((

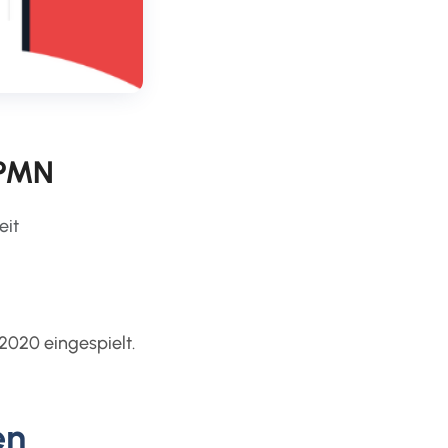
BPMN
eit
2020 eingespielt.
en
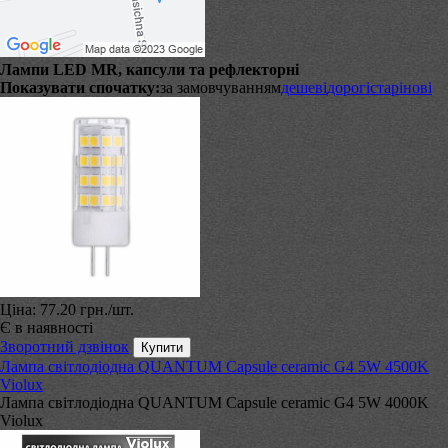
Лампи LED MR, капсули та рефлекторні
Показувати спочатку:
за замовчуванням
дешеві
дорогі
старі
нові
Ціна:
77.20 грн.
/шт.
Є в наявності
Зворотний дзвінок
Лампа світлодіодна QUANTUM Capsule ceramic G4 5W 4500K
Violux
Лампа світлодіодна QUANTUM Capsule ceramic G4 5W 4000K
Violux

))

- [Exercise aim] Provide a precise transcription of the listing, excluding each picture.

- [Answer area]
BPMN
eit
2020 eingespielt.
en
Лампи LED MR, капсули та рефлекторні
Показувати спочатку:
за замовчуванням
дешеві
дорогі
старі
нові
Ціна:
77.20 грн.
/шт.
Є в наявності
Зворотний дзвінок
Лампа світлодіодна QUANTUM Capsule ceramic G4 5W 4500K
Violux
Лампа світлодіодна QUANTUM Capsule ceramic G4 5W 4000K
Violux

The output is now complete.